É razoável que o governo
desconfie de alguém da oposição que procure evitar seus erros. Mas nesse caso específico,
a ideia é apenas evitar descaminho em nossa política externa,
comprometendo a reputação
brasileira. Uma política externa deve ser pactuada e confirmada nas eleições. Esta inflexão brasileira, ora convidando
ao país o presidente do Irã, que
nega o Holocausto, ora apoiando um ministro egípcio que admite queimar os livros em hebraico, quebra a linha tradicional de nossa política.
Não se trata apenas do confronto entre o brasileiro e o
egípcio.

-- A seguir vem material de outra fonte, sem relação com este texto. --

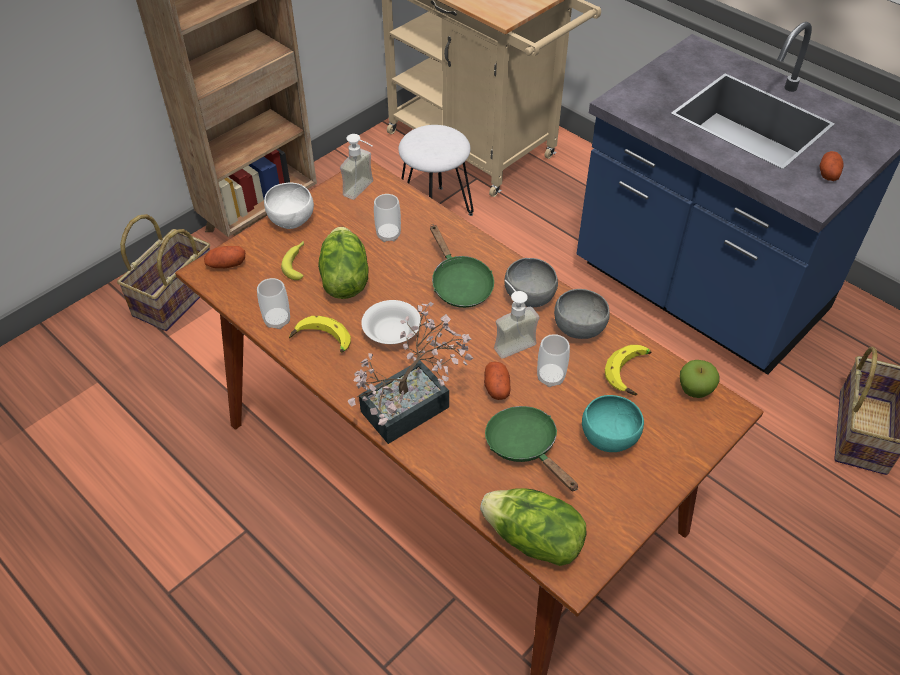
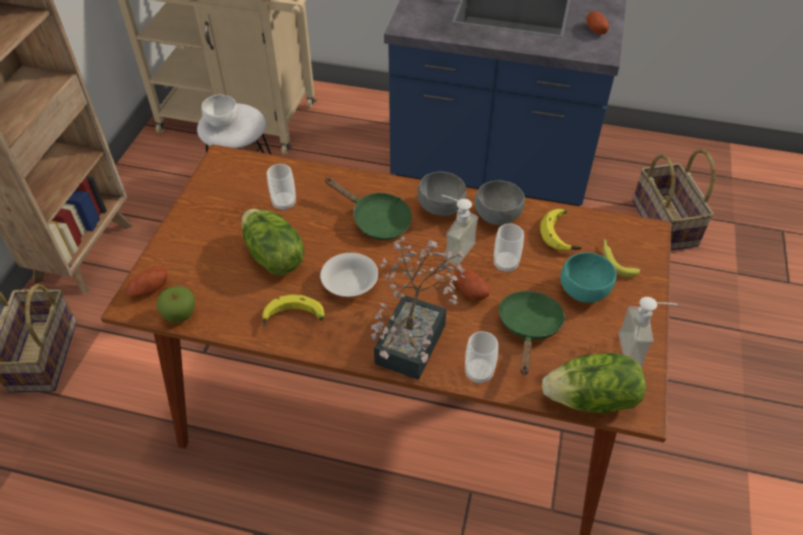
camera: 30 degrees left, 0 degrees up
(277, 320) = (238, 319): cup -> cup (479, 373)
(292, 220) = (184, 224): white bowl -> white bowl (223, 122)
(297, 263) = (218, 260): banana -> banana (615, 261)
(364, 191) = (233, 174): soap dispenser -> soap dispenser (639, 349)
(525, 447) = (529, 328): green frying pan -> green frying pan turned 75 degrees clockwise
(694, 391) = (615, 227): apple -> apple (180, 316)

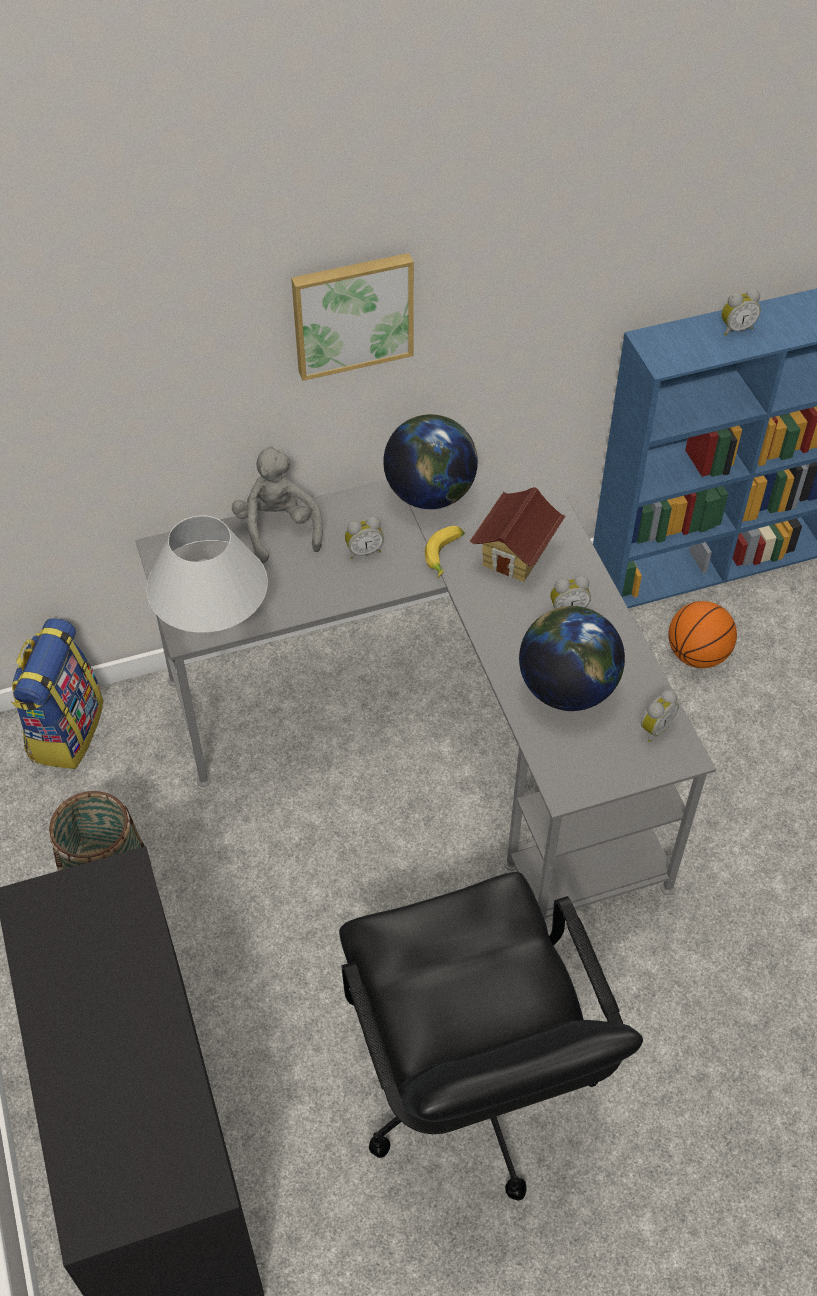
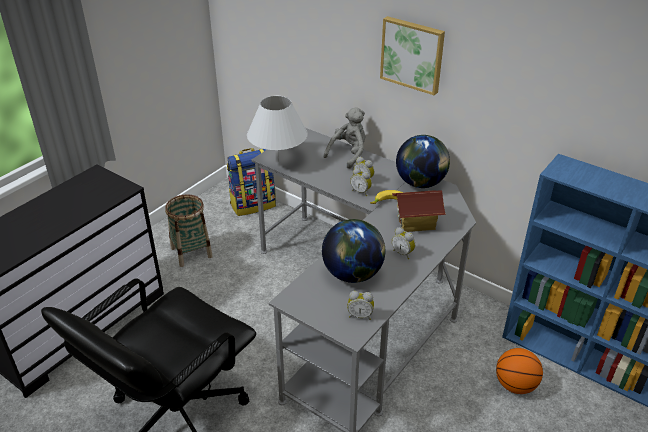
camera: 55 degrees right, 15 degrees down
(735, 328) = (620, 185): alarm clock -> alarm clock (361, 191)

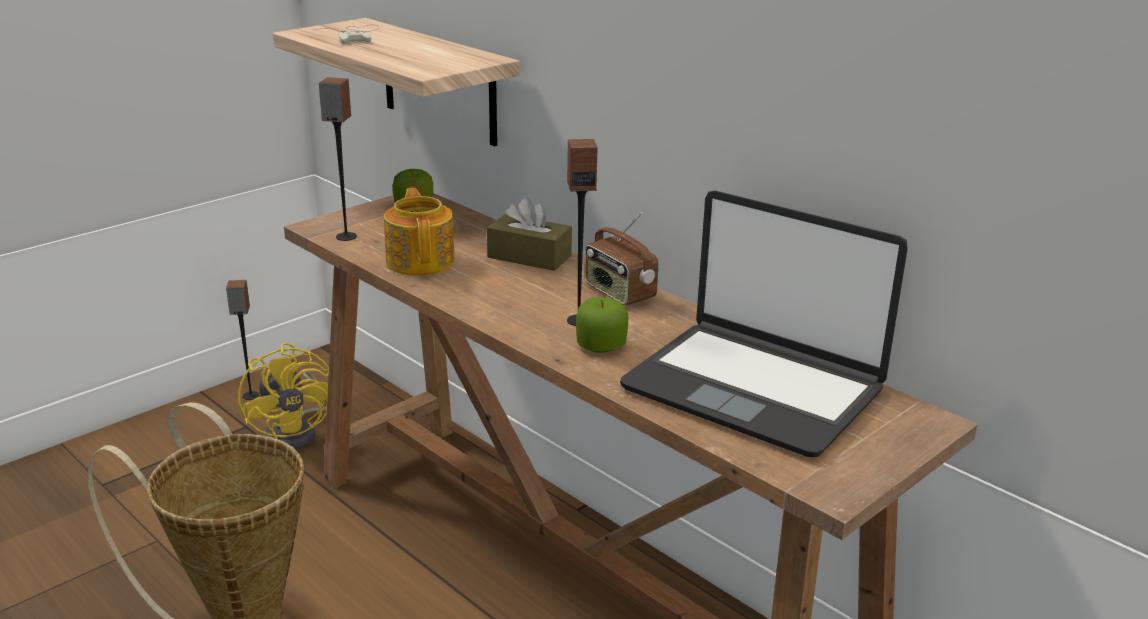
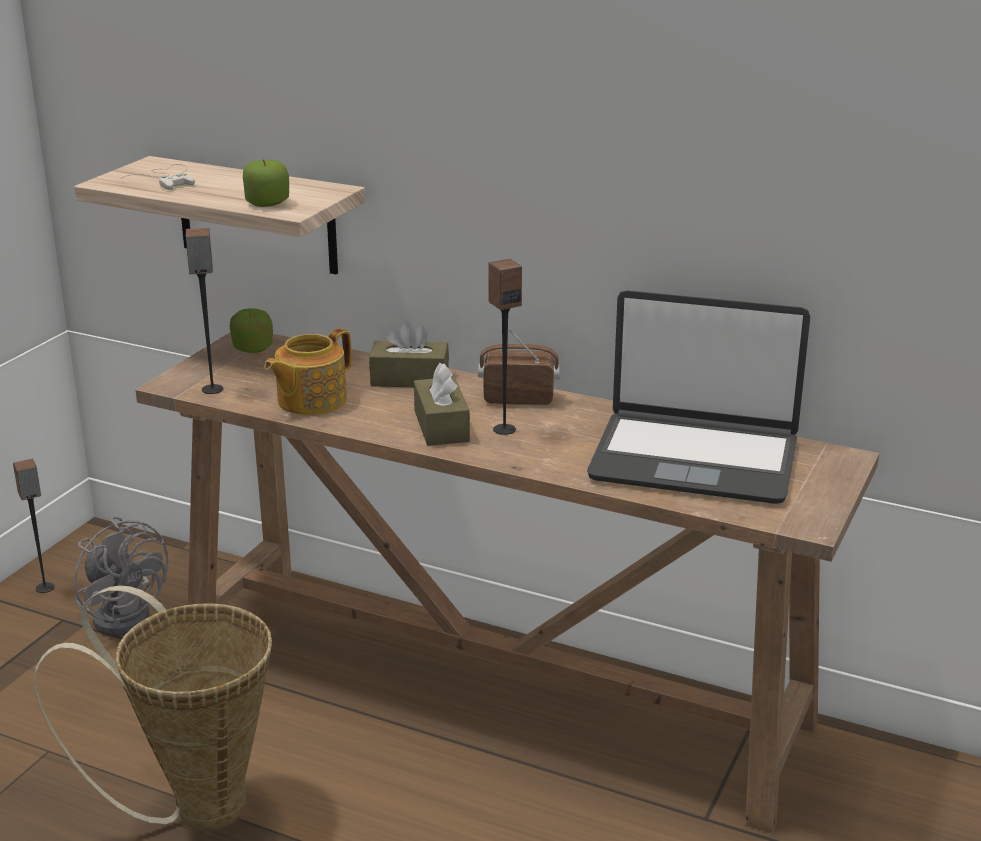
camera: 20 degrees left, 0 degrees up
(298, 432) = (126, 614): yellow fan -> grey fan
(421, 261) = (310, 400): teapot -> teapot turned 105 degrees counterclockwise
(520, 306) = (441, 426): none -> brown tissue box
(601, 346) = (542, 448): apple -> apple (267, 203)
(618, 293) = (518, 398): radio -> radio turned 150 degrees clockwise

Trata-se do confronto
entre um brasileiro, Márcio
Barbosa, que reformou a Unesco, comandou três convenções
internacionais e é admirado por
países ricos e pobres, e um homem que é, há 20 anos, ministro da Cultura em seu país e tem
oposição até entre os egípcios,
que fazem campanha na internet contra sua candidatura.
O governo tem inúmeras formas de corrigir sua decisão.
Mas caso não o faça, é razoável
que surja no Brasil um movimento pela candidatura de
Márcio Barbosa. Se o país oficial distancia-se de sua política,
o caminho é reconduzi-lo pela
pressão social.
Reconheço que o tema desperta interesse limitado, mobilizando, no momento, alguns
círculos culturais e a comunidade judaica. O espaço não permite um debate específico sobre o conceito de geopolítica,
suas limitações e virtudes. Não
há geopolítica que justifique
um erro dessa dimensão. Ao invés de fortalecer a Unesco,
através de um brasileiro que a
engrandeceu nos últimos anos,
o Brasil escolheu o caminho
mais difícil que não só atinge
Israel mas também os países
que apoiam Márcio Barbosa. É
um caminho que afastará os
Estados Unidos da instituição,
estimulando a tendência de
não cooperar com a Unesco.
O presidente Lula foi um dos
primeiros signatários de um
movimento internacional, a
partir da ONU, contra a intolerância. Seu governo orgulha-se
de apoiar minorias. O ministro
egípcio Farouk Hosny está em
visita ao Brasil para um congresso internacional. Dentro
das limitações, uma vez que o
tema não é popular, não tenho
outro caminho a não ser mostrar a ele que uma parte do Parlamento brasileiro não concorda com a posição oficial. A candidatura de um brasileiro não é
melhor porque nasceu aqui: é
melhor porque conhece todos
os meandros da Unesco e, através de competência, conseguiu
a simpatia de muitos países. E,
finalmente, porque jamais admitiria a queima de livros em
hebraico ou mesmo a queima
de livros em qualquer outro
idioma.
FERNANDO GABEIRA, 68, deputado federal pelo PV-RJ, é autor de "O Que É Isso, Companheiro?", entre outros livros.